Under the Nakba Tree, by Edmonton author Mowafa Said Househ, is not the usual distanced “objective” narrative on Palestine, Israel and Canada that western audiences might often hear and read in the news. Told from the first-person perspective of someone whose entire life has been impacted by an unfolding tragedy, Househ’s story centres indigenous Palestinian voices and experiences when relating the impact of the 1948 Nakba—the destruction of Palestinian society by Zionist militias—on himself, his family and an entire Palestinian-Canadian generation born in exile. In doing so, Househ exposes the fragility of settler-colonial states built on stolen Indigenous land.

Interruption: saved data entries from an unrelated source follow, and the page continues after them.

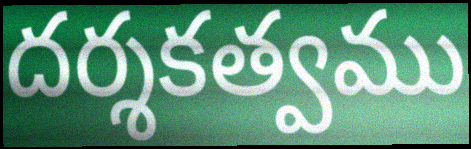
దర్శకత్వము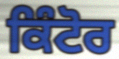
ਕਿੰਟੋਰ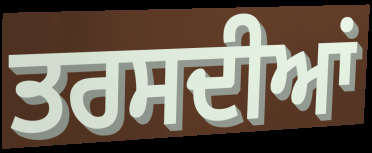
ਤਰਸਦੀਆਂ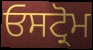
ਓਸਟ੍ਰੋਮ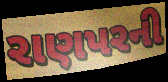
રાણપરની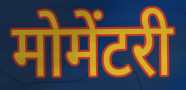
मोमेंटरी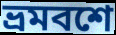
ভ্রমবশে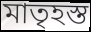
মাতৃহস্তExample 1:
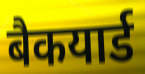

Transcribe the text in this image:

बैकयार्ड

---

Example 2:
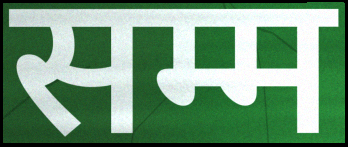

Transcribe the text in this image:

सम्म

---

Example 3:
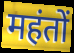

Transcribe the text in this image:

महंतों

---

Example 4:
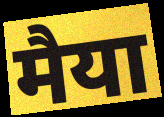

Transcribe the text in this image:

मैया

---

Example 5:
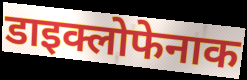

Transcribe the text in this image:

डाइक्लोफेनाक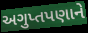
અગુપ્તપણાને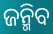
ଜନ୍ମିବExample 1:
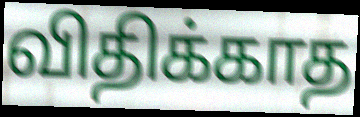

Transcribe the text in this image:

விதிக்காத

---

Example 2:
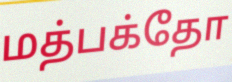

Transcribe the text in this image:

மத்பக்தோ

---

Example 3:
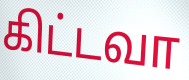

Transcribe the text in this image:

கிட்டவா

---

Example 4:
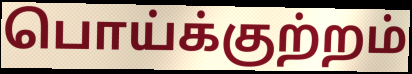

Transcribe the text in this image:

பொய்க்குற்றம்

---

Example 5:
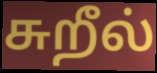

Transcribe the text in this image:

சுறீல்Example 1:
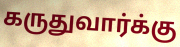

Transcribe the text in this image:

கருதுவார்க்கு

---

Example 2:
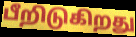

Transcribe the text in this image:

பீறிடுகிறது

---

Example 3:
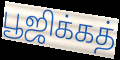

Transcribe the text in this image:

பூஜிக்கத்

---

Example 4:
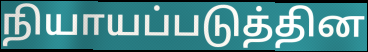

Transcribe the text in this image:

நியாயப்படுத்தின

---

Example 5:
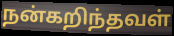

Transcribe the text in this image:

நன்கறிந்தவள்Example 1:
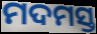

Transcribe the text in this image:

ମଦମସ୍ତ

Househ’s vividly told story begins one hot summer night in Palestine in 1948 when his grandmother Nima, together with her nine children, fled the horror inflicted on her hometown. The Israeli order said that “the inhabitants of Lydda must be expelled quickly, without regard to age.” Along the way to exile, facing “exhaustion, thirst, hunger and uncertainty,” Nima abandoned her six-month-old baby, Said, Househ’s father, hoping someone would find him and care for the baby. A few minutes later Nima reconsidered her decision and sent two of her sons to retrieve the infant, and their journey into the unknown continued. In that journey at least 335 civilians died on the road. Nima and her children were lucky to arrive at the El Hussein refugee camp in Jordan, and then eventually in Alberta, over 10,000 kilometres away from Lydda.

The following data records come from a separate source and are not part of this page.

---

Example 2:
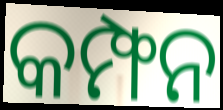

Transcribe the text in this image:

କମ୍ଫନ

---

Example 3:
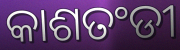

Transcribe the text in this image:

କାଶତଂଡୀ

This story of growing up as an Arab Muslim in Alberta is both inspiring and unexpectedly gloomy. Bullied as a child, Househ heard his father called racist names and saw Al-Rashid mosque vandalized in the 1990s. At university, where Househ got a Ph.D. in health information science, his political awareness grew. In often searing prose, he recounts a journey back to his homeland, where, he writes, “Witnessing life under occupation in Palestine burned [a] need to heal into my mind, just as the grief and fear I felt standing outside our vandalized mosque as a teen in Edmonton remains in my heart.”
Told with empathy and moral courage, Under the Nakba Tree offers a refusal of the Palestinian generation born in exile to let their history and rights disappear from political and domestic conversations. Published on the eve of the 74th anniversary of the Nakba, this story offers a narrative of survival and resistance—a refutation of past and current inequality, discrimination and injustice. By opting to stand up and tell his story, Househ does not hide or swallow the humiliation but instead spits it out.
Ghada Ageel teaches political science at the U of A.